I started practicing sighting as I swam lengths of the bay. On every third or fourth stroke, I would bring my head up above water as I rotated my head to the other side of my body. For example, if I just breathed on my right side, I would normally put my head back in the water, and rotate it to my left as I stroked with my right arm, then I would come back to my right to breathe again. But instead, I would breathe on my right, and then lift my head higher up out of the water and swing it (above water) to my left. This gives me an opportunity to sight my landmark. It works fine for the most part. I am also starting to realize how difficult it is to swim in a straight line when there are no lane markings on the bottom of the pool to look at. I tore my rotator cuff in a snowboarding accident last year, and it has taken over a year to fully rehab. I can’t even remember which shoulder it was anymore, but I seem to be stronger with my right arm when swimming, so I tend to always veer right when swimming in the open water. I need to focus and maintain the same pulling force with both arms. In the pool, I’ve started to keep my mouth open when I swim. I used to keep it closed until I took a breathe, but now I notice that I don’t close it anymore. I inhale through my mouth, and exhale slowly through my nose while underwater. So long as I don’t breathe in while underwater, I don’t choke on any water. I can only imagine how that looks as I swim. I noticed my mouth open more so on this day, because the cold water on my teeth was making them ache.
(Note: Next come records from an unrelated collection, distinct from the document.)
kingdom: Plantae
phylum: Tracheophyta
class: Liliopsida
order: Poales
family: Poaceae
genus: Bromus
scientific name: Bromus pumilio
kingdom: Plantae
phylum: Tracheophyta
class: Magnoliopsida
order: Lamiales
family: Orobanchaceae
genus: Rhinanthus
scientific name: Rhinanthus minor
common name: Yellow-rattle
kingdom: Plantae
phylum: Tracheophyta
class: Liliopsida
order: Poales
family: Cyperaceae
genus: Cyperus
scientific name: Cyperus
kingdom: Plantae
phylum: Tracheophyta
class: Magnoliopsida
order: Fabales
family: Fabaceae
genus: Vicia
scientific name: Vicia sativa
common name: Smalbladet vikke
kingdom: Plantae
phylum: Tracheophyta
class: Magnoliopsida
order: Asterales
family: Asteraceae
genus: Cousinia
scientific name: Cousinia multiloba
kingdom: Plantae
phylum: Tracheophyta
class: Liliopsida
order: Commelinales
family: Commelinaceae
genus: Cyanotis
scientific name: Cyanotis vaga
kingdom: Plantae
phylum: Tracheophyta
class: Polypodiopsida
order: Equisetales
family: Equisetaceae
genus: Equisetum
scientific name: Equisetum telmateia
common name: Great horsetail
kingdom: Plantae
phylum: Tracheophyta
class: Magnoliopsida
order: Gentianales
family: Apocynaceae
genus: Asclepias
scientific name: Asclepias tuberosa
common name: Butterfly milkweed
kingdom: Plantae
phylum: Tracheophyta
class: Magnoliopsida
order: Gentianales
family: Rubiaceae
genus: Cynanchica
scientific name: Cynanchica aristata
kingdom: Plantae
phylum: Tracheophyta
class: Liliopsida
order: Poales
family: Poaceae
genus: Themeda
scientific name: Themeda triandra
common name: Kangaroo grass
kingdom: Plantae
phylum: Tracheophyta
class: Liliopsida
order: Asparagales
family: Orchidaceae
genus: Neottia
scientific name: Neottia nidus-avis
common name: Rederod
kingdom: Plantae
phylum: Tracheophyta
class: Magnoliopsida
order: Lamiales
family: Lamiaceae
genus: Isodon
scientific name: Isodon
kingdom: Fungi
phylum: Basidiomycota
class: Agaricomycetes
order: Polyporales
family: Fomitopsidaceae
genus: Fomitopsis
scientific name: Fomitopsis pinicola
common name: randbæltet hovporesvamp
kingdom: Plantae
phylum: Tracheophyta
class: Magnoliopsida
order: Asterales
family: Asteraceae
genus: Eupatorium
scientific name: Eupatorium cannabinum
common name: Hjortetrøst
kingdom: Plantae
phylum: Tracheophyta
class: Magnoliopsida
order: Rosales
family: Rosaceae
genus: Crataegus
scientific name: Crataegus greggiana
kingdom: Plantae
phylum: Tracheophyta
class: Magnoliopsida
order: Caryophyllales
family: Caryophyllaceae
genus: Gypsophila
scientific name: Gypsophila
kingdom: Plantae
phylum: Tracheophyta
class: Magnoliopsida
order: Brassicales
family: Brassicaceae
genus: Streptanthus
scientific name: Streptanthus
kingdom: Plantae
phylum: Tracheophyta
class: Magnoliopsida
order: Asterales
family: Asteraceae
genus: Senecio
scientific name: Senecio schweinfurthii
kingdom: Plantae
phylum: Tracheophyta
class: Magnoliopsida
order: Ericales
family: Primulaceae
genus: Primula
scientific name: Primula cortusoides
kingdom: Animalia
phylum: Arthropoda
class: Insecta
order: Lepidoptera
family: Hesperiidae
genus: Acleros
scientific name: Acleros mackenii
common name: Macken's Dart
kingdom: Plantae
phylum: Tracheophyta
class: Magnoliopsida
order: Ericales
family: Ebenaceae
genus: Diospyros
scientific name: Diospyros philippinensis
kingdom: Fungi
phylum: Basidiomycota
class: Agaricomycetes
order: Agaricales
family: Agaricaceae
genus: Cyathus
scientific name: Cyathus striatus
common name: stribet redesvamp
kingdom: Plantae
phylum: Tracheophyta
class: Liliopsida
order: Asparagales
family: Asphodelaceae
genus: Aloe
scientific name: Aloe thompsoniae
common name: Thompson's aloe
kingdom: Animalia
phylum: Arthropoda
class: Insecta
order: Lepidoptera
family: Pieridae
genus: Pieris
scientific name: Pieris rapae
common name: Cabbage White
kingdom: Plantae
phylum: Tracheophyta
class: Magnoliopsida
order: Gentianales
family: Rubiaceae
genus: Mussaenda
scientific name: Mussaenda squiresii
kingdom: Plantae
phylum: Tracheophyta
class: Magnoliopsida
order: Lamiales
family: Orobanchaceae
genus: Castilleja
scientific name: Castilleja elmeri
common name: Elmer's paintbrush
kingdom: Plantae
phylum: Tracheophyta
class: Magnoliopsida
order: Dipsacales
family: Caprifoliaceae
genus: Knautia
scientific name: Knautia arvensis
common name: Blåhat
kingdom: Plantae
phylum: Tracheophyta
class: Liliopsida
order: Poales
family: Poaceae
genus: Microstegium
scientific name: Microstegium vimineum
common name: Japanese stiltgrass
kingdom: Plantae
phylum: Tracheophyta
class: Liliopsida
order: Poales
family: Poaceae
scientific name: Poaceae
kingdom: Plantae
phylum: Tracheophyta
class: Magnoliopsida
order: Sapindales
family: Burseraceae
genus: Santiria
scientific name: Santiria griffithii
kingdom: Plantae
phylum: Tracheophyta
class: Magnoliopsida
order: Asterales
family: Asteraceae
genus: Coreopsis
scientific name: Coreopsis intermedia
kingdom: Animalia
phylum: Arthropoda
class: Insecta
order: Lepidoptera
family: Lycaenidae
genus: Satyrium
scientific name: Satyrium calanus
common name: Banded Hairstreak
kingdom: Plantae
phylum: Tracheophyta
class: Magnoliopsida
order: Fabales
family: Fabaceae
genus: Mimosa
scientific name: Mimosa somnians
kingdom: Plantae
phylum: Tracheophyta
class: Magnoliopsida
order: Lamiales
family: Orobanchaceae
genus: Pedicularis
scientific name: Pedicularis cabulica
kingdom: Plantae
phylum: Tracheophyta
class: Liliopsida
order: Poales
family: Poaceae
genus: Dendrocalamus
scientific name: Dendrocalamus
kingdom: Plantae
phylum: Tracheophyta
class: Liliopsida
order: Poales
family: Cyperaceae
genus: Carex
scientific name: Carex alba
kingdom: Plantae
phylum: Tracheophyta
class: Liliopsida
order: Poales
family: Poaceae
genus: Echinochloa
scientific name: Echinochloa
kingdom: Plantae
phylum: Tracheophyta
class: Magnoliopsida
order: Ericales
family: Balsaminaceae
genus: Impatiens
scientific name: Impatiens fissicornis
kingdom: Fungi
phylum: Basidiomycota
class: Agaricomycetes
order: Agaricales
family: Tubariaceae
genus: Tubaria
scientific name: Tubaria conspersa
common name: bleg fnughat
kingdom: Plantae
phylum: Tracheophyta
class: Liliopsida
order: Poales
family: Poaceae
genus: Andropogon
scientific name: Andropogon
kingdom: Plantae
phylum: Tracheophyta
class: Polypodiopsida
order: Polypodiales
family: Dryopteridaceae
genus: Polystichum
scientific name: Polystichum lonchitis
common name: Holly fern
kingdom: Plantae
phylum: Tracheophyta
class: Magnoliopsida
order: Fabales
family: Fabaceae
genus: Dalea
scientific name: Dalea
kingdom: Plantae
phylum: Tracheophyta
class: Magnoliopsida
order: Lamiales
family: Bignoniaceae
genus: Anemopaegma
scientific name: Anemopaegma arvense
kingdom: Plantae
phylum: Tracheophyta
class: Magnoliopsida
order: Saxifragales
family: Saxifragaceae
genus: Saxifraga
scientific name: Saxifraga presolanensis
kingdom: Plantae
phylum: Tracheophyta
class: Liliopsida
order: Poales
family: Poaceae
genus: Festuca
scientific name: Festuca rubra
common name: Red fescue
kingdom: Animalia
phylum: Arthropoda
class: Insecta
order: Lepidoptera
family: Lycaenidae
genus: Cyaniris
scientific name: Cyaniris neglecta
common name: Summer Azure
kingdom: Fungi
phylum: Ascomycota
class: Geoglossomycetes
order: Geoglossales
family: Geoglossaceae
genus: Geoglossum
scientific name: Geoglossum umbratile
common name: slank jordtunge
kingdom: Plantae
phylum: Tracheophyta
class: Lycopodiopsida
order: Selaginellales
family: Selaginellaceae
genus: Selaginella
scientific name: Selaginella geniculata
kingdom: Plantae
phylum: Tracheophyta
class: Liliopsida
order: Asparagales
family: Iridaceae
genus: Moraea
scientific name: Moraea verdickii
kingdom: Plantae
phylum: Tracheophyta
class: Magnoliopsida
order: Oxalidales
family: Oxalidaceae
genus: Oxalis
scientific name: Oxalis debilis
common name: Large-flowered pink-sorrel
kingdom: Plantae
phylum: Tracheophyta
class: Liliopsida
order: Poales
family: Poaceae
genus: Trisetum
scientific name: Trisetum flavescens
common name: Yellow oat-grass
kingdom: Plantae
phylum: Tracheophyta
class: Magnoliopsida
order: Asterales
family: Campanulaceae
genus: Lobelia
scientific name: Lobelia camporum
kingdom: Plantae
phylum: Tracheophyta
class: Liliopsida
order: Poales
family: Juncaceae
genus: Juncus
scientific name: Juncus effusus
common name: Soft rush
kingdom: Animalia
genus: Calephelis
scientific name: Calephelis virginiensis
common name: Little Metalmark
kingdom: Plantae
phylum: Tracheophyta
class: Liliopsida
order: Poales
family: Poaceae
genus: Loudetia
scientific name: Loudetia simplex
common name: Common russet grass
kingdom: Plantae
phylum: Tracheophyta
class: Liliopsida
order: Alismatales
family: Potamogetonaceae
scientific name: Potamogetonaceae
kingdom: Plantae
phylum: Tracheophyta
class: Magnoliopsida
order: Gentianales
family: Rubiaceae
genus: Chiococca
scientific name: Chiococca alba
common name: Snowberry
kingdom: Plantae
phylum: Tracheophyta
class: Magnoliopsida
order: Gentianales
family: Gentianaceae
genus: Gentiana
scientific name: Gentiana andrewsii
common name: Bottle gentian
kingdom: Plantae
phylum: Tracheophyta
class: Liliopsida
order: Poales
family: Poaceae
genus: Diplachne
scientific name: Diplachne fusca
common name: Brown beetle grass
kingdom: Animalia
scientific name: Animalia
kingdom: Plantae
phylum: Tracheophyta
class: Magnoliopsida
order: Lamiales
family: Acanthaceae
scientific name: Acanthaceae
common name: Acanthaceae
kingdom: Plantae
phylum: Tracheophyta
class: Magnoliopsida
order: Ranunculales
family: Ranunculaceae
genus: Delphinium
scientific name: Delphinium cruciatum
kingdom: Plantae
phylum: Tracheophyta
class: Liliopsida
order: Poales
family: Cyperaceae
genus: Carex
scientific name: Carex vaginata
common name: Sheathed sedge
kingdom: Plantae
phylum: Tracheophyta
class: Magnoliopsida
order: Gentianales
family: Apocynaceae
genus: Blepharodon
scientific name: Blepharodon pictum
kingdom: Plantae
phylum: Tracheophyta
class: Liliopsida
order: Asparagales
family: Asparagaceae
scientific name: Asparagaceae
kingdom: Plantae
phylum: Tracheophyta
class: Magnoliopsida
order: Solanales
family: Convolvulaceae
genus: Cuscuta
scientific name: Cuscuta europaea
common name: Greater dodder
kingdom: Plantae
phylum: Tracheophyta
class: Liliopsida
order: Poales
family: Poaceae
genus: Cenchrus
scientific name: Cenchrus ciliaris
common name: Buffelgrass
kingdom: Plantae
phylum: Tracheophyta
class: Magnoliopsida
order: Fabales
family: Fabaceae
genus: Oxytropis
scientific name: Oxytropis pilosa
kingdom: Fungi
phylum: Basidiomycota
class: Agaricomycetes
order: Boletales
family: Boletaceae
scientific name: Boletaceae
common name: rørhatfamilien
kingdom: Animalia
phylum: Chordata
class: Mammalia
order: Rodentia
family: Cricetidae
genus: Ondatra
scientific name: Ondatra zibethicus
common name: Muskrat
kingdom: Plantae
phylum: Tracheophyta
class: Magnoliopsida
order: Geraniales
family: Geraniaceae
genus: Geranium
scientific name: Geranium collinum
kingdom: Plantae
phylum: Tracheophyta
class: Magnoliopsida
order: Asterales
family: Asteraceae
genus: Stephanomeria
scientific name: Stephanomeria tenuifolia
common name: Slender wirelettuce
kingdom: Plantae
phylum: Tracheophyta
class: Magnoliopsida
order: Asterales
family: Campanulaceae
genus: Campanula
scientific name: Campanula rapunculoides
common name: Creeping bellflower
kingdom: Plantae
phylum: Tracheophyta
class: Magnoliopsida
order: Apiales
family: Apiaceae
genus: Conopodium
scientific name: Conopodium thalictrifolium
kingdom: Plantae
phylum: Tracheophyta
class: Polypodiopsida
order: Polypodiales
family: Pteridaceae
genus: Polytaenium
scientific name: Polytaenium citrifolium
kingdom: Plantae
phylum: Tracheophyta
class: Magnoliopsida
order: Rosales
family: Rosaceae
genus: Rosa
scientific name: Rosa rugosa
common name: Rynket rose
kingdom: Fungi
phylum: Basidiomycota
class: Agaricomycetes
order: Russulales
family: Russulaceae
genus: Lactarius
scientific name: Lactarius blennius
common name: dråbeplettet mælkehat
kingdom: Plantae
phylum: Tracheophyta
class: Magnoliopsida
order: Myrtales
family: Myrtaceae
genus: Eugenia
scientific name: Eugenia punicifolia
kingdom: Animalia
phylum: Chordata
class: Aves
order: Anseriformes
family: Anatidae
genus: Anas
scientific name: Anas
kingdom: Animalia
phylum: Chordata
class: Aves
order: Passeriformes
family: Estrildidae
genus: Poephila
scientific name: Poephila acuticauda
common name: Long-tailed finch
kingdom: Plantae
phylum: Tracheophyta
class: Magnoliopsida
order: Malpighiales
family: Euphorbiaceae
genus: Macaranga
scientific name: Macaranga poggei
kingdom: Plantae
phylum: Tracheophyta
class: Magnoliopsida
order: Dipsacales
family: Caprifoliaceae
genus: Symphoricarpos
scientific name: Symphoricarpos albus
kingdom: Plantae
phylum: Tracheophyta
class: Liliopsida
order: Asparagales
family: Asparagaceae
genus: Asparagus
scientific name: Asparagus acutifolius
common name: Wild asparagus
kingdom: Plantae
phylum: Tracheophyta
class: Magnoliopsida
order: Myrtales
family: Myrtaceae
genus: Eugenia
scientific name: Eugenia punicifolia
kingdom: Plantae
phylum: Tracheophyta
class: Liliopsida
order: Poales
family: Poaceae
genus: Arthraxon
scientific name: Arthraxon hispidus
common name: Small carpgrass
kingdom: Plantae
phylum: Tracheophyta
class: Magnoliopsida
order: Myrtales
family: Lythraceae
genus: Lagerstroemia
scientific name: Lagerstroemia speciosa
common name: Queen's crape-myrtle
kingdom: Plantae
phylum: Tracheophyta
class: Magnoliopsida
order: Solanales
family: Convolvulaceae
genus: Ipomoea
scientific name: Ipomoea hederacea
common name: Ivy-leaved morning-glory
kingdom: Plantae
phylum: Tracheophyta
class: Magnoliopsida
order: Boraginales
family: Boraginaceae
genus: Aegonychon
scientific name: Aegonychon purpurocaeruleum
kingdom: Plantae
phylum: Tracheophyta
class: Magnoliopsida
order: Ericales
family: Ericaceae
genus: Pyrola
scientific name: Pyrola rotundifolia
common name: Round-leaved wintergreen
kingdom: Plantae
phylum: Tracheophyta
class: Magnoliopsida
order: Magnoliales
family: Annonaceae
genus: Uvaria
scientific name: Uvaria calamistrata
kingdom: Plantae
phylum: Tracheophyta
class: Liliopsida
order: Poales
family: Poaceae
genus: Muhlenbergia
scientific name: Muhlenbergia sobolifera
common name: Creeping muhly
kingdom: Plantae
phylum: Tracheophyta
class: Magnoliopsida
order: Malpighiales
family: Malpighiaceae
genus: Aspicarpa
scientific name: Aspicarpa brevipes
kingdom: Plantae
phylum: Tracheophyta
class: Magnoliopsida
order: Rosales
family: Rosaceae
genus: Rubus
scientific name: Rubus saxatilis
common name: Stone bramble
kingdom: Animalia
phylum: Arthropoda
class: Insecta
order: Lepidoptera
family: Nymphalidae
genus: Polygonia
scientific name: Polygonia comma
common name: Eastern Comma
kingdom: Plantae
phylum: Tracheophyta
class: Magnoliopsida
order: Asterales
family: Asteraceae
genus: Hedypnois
Even though my gloves are not water tight, the collars were still tucked into the sleeves of my suit, so they didn’t completely fill with water. But as I was nearing the end of my swim, one glove came undone and completely filled with water. As did one boot, which inflated like a balloon as I kicked forward. I had to keep my one foot flexed at a right angle for fear that it would slip off if I pointed my toes as I kicked.
After I exited the water, there were a few elderly couples out walking their dogs, who gave me weird looks for swimming at this time of year. If anything, the instant brain freeze on my forehead is probably the only thing that would keep me from swimming in the absolute cold. But if I do a proper warmup, it isn’t actually that bad.
It felt really good to get out on the water again. Swimming in a wetsuit is much different than without. For one, my legs have more buoyancy, and therefore my body position is much higher in the water. This is good for me, but I also need to get comfortable with the restricted motion around my shoulders. The constant resistance of the suit can easy drain your energy during a long swim. in the pool, I’m averaging about 33min-37min for a 1.95km swim. Once I figure out how many laps of the bay that is, I hope to give that distance a full go out on the water.